__WORK INSTRUCTIONS__
Please restate verbatim the lines that open the listing below, ending with the line in which "cells in testis" occurs.

__DATA__
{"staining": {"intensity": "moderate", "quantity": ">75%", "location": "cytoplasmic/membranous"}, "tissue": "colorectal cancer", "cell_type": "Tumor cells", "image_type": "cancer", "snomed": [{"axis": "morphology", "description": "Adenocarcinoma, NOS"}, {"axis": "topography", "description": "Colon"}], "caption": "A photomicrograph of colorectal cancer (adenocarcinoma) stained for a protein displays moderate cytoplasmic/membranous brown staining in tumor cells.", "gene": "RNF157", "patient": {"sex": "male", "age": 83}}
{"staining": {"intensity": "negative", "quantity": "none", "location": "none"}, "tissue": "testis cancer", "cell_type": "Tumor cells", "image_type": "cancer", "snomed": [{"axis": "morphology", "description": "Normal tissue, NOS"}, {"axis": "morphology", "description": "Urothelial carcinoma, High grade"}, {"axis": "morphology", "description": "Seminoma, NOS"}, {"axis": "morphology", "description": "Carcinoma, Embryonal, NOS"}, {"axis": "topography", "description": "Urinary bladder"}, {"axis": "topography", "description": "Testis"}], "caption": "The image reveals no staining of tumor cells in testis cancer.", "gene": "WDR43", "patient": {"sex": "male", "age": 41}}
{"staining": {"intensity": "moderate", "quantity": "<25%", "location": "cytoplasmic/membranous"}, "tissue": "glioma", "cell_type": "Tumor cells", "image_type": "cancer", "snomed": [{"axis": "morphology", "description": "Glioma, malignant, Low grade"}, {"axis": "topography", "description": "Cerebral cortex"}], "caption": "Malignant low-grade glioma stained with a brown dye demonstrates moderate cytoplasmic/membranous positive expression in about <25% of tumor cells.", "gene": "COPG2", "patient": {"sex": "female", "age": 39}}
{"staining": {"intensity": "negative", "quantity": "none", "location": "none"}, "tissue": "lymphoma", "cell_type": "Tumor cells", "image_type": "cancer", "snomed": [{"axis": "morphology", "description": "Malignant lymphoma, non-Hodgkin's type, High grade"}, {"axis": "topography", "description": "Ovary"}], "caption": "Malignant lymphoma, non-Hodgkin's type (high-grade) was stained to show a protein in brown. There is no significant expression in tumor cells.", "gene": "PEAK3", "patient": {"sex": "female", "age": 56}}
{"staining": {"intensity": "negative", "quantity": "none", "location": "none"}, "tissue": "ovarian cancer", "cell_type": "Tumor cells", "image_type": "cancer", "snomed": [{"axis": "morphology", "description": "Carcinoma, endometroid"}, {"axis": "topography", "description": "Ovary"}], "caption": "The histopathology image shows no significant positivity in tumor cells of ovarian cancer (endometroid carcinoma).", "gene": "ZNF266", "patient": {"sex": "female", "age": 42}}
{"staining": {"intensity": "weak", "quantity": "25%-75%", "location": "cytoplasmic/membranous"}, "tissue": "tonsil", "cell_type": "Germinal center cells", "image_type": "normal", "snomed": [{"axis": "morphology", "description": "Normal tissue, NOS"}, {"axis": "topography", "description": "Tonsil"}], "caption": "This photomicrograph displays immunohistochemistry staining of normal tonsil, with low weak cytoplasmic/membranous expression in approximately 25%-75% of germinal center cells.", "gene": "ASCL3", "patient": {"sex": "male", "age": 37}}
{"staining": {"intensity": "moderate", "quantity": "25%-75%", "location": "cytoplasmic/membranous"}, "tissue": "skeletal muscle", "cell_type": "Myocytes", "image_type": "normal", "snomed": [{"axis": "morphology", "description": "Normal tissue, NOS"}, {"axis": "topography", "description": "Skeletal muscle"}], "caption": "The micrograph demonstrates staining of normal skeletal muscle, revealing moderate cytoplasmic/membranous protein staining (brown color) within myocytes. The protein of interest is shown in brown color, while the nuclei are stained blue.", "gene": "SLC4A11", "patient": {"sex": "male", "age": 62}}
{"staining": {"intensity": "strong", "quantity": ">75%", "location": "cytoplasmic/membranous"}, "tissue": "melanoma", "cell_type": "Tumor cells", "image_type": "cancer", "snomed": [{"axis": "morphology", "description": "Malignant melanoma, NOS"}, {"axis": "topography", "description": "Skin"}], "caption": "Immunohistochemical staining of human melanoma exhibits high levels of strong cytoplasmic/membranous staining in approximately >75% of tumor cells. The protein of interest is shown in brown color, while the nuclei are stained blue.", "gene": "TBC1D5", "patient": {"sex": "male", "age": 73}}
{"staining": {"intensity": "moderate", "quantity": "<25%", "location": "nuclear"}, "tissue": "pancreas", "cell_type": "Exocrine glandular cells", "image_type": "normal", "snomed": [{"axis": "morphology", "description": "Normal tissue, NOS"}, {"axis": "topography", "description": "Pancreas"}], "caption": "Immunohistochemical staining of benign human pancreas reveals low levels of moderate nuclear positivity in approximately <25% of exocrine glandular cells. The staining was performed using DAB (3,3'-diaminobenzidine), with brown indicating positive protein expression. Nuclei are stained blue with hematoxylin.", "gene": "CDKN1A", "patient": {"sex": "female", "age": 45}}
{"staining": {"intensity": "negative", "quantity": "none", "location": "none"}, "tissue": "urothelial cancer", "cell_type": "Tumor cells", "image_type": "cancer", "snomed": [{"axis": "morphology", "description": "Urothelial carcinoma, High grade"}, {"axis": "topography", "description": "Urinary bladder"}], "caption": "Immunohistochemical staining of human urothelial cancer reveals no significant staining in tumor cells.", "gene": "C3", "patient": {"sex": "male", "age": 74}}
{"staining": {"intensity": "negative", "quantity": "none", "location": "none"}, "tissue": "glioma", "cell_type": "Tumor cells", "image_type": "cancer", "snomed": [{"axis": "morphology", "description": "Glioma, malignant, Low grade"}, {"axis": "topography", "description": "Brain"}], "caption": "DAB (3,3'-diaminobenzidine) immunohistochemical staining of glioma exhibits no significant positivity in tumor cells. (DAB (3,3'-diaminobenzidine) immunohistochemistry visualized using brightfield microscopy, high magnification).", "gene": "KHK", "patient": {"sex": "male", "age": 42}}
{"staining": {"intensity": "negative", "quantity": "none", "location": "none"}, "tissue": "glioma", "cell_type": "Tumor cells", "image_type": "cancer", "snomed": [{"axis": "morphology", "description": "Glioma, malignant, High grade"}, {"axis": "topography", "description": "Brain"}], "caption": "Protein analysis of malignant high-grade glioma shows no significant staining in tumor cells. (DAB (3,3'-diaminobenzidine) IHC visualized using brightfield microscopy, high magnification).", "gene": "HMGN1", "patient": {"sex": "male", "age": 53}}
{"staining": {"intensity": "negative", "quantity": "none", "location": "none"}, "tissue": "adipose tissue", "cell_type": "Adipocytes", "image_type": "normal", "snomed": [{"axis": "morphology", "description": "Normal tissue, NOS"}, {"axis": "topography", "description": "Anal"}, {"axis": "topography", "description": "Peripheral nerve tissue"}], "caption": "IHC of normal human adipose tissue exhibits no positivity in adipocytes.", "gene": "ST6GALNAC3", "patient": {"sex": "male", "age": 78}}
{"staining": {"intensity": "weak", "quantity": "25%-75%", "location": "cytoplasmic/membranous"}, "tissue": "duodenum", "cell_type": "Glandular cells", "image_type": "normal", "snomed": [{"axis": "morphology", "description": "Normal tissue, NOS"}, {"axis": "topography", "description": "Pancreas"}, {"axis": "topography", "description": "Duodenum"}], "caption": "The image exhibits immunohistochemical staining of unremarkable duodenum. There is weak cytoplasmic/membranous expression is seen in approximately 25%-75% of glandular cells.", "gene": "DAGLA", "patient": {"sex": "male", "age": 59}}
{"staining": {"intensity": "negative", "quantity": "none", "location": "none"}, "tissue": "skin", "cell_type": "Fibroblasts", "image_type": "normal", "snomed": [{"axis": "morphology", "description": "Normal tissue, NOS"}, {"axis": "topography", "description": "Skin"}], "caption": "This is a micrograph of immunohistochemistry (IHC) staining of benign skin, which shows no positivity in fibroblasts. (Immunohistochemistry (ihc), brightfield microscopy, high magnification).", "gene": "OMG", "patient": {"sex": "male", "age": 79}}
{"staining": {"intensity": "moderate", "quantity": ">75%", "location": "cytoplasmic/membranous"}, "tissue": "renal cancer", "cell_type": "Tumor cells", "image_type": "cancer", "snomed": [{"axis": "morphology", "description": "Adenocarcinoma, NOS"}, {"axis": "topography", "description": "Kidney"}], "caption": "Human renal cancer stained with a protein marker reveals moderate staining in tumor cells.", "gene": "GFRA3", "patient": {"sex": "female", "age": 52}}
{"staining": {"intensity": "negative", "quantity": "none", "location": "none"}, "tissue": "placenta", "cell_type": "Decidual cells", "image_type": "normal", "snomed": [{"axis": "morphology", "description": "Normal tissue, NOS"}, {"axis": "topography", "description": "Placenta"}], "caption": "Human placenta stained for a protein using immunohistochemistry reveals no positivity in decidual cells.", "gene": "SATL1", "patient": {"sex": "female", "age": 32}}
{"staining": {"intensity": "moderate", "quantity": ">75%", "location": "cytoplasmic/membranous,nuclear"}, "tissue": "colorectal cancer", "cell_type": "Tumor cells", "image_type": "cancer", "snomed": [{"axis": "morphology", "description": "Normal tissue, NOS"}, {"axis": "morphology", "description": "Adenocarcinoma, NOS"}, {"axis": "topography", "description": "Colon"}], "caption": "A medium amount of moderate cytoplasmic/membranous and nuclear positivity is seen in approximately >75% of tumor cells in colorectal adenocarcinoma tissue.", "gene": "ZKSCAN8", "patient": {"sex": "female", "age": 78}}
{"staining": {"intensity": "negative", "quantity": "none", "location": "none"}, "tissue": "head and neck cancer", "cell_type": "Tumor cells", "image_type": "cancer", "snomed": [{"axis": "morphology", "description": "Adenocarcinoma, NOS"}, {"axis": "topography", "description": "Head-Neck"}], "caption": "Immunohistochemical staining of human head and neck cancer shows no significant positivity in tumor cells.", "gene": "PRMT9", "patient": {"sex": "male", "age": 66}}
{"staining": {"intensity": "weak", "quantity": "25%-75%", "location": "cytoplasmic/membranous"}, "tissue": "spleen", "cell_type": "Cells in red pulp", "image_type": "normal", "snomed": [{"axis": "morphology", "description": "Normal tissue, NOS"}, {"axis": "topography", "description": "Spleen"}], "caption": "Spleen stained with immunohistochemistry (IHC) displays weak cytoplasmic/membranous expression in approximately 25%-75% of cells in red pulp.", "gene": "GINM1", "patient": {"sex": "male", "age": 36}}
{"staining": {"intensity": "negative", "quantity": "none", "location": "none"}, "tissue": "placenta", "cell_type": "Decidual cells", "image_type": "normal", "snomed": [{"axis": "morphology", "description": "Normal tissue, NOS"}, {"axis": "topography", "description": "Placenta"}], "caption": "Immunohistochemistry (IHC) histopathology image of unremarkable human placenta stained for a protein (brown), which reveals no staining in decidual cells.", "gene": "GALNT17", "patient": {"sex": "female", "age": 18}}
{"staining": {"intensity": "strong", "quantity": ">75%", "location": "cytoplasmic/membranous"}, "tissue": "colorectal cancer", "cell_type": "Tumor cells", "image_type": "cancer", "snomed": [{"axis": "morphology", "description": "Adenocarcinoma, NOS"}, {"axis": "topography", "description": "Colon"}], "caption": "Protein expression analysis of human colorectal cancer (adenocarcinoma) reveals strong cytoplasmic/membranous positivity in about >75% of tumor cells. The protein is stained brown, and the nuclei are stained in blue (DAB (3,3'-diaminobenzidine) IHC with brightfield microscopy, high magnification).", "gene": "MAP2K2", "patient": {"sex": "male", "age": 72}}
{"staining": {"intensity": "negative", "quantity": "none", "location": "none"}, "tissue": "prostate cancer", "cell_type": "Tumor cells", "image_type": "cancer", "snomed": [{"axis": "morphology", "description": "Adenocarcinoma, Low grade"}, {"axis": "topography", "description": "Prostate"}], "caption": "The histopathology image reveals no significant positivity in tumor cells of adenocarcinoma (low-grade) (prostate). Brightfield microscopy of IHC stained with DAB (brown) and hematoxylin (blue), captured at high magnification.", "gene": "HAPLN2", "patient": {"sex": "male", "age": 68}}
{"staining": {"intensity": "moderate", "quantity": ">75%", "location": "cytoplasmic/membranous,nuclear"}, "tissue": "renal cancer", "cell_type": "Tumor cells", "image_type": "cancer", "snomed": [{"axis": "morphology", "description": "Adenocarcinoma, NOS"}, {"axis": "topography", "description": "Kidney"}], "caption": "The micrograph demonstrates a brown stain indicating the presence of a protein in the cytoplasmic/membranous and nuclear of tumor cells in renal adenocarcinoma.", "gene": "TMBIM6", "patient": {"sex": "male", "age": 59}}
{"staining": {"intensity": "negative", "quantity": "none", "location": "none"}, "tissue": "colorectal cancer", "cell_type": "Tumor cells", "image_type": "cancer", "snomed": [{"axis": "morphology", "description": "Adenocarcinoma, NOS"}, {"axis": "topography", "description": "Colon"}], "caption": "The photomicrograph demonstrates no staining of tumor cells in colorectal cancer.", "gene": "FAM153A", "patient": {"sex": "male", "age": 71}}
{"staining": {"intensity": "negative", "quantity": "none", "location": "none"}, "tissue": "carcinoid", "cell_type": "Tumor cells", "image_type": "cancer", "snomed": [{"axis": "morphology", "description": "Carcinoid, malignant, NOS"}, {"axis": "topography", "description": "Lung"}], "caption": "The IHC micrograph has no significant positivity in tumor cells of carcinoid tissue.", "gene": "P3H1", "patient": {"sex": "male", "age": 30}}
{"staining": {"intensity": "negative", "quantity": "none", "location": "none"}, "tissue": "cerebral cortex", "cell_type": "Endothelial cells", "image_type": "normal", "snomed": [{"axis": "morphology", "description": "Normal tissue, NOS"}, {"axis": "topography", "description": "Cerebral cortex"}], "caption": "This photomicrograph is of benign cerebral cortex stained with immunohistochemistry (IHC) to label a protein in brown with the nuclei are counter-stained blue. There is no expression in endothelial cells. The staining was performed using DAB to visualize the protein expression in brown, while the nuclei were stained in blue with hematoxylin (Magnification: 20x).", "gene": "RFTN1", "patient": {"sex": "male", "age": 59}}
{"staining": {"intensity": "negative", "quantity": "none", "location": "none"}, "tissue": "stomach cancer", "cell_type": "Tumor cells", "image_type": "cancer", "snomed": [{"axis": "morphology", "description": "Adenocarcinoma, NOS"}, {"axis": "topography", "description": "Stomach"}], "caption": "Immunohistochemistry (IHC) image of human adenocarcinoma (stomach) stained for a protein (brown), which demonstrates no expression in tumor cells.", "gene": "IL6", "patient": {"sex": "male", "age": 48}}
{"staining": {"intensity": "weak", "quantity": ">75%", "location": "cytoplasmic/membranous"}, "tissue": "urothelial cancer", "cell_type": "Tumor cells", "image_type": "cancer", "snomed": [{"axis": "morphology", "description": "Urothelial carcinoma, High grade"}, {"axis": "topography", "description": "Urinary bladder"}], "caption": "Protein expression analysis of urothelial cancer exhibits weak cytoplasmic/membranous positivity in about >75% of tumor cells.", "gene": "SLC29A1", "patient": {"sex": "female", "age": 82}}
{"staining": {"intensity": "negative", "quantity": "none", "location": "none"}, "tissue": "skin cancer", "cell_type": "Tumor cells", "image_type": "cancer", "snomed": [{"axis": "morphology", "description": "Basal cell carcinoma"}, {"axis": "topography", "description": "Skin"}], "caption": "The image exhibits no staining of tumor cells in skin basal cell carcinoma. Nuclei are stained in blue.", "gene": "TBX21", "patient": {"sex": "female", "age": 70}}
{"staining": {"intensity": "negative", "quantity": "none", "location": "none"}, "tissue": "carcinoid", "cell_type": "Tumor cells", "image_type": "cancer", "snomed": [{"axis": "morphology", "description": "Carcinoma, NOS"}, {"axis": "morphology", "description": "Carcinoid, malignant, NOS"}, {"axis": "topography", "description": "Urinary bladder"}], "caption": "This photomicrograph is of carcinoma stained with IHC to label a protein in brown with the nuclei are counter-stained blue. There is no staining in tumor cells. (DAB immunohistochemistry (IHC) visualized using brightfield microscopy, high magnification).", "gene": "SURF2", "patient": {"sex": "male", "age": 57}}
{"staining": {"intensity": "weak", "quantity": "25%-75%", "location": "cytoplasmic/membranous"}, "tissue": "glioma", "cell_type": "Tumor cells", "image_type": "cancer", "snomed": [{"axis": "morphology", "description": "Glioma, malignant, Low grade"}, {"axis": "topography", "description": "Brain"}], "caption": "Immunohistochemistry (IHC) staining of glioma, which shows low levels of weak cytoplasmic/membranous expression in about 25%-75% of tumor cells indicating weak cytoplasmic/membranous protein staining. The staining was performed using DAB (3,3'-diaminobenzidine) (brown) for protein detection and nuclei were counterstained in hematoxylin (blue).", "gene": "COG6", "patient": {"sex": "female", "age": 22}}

__PROBLEM SOLUTION__
{"staining": {"intensity": "moderate", "quantity": ">75%", "location": "cytoplasmic/membranous"}, "tissue": "colorectal cancer", "cell_type": "Tumor cells", "image_type": "cancer", "snomed": [{"axis": "morphology", "description": "Adenocarcinoma, NOS"}, {"axis": "topography", "description": "Colon"}], "caption": "A photomicrograph of colorectal cancer (adenocarcinoma) stained for a protein displays moderate cytoplasmic/membranous brown staining in tumor cells.", "gene": "RNF157", "patient": {"sex": "male", "age": 83}}
{"staining": {"intensity": "negative", "quantity": "none", "location": "none"}, "tissue": "testis cancer", "cell_type": "Tumor cells", "image_type": "cancer", "snomed": [{"axis": "morphology", "description": "Normal tissue, NOS"}, {"axis": "morphology", "description": "Urothelial carcinoma, High grade"}, {"axis": "morphology", "description": "Seminoma, NOS"}, {"axis": "morphology", "description": "Carcinoma, Embryonal, NOS"}, {"axis": "topography", "description": "Urinary bladder"}, {"axis": "topography", "description": "Testis"}], "caption": "The image reveals no staining of tumor cells in testis cancer.", "gene": "WDR43", "patient": {"sex": "male", "age": 41}}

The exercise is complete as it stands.